Review issues within your stage group label regularly.
Actively contribute to planning meetings to ensure all open issues are being discussed and prioritized.
When working on an issue, keep the SSOT in the description updated until the issue is closed. This applies to both text and mockups. Previous content (by a PM, for example) should be removed or archived into a separate section in the description. If the developer working on the issue ever has any questions on what they should implement, they can ask the designer to update the issue description with the design.
When the issue is actively being worked on, make sure you are assigned and subscribed to the issue. Continue to follow both the issue and related merge request(s), addressing any additional UX issues that come up.
UX is part of the MR review process.
UX Review requests are high priority. Tackle them as quickly as you are able.
Test locally, and do not rely on screenshots.
Be thorough. There should be as little back and forth as possible.
If you are asked to review an MR for an issue you were not assigned to, remind the author who the assigned designer is and assign to original designer for review.
When reviewing an MR, please use the following order of importance:
Functionality first: Does it work?
Edge cases: Are there any unexpected edge cases?
Visual consistency: Does it conform to our Design System and workflows in other product areas?
Remember to stick to the issue, create issues for further updates to avoid scope creep.
If the UX work introduces or changes any of the UX standards or building blocks:
As applicable, create issue(s) to update areas of the application that are affected by this pattern.
Add an agenda item to the next UX weekly call to inform everyone of those changes.
If the change/addition is a significant one, consider adding it to the Company Call to inform the company of the changes.
As design can be subjective, discussion can heat up. Always try to be direct but kind. Try to give your best reasoning for your choices, and evaluate everyone's opinions. Come up with a solution instead of discussing endlessly. If you think additional perspective is needed, mention a fellow Product Designer in the issue.
Creating a design evaluation (guidance for Product Designers)
Create a new issue using the Design evaluation template in the UX research project and @ mention the relevant UX Researcher, UX Manager, and Product Manager for the product stage.
Update the Design evaluation with the following:
Add as much information as you can to the issue.
Label the issue with the area of GitLab you’re testing (for example, navigation), the status of the issue (in progress) and the Product stage (for example, manage).
Mark the issue as confidential until the research is completed so it doesn’t influence user behavior.
Assign the issue to yourself.
The UX Researcher will quickly review the issue and advise whether it is feasible to send the study during the time frame you have requested (Occasionally, we may need to stagger when the study is sent since we do not want to bombard users with research studies). The UX Researcher will add a milestone to the issue.
Create your test in UsabilityHub. Product Designers share a login for UsabilityHub. The credentials are stored in 1Password. Some tips for creating a test:
Use a descriptive test name. Make sure it includes the issue number of the research proposal.

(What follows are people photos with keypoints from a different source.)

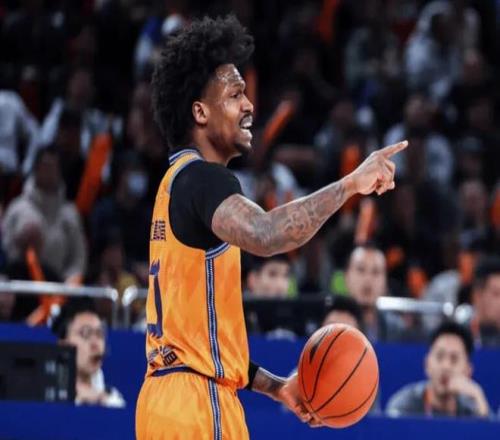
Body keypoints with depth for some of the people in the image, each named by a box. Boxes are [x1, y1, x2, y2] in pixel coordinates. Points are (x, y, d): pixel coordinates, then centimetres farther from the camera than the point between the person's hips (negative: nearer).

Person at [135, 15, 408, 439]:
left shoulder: (181, 181, 20)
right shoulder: (201, 177, -10)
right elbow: (264, 235, -34)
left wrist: (275, 386, 18)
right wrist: (350, 184, -27)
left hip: (166, 397, 10)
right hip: (197, 403, -10)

We don't incentivize users to participate in design evaluations. In order to encourage participation, keep the test length under 10 minutes (UsabilityHub will provide you with an estimated completion time as you build your test).
Try to avoid priming users. For example, when writing tasks for a first click or navigation test, where possible, avoid using terms that appear in the interface or which give the answer away.
Always question whether you are using the right research methodology. For example, if you are asking lots of straight-up questions, would it be best to ditch the design evaluation and write a survey instead? Check out the UsabilityHub guides for common use cases for each methodology.
Remember what users say and what they do can be very different. Just because users prefer a design, doesn't mean they can use it. Find out more about when you should use preference tests.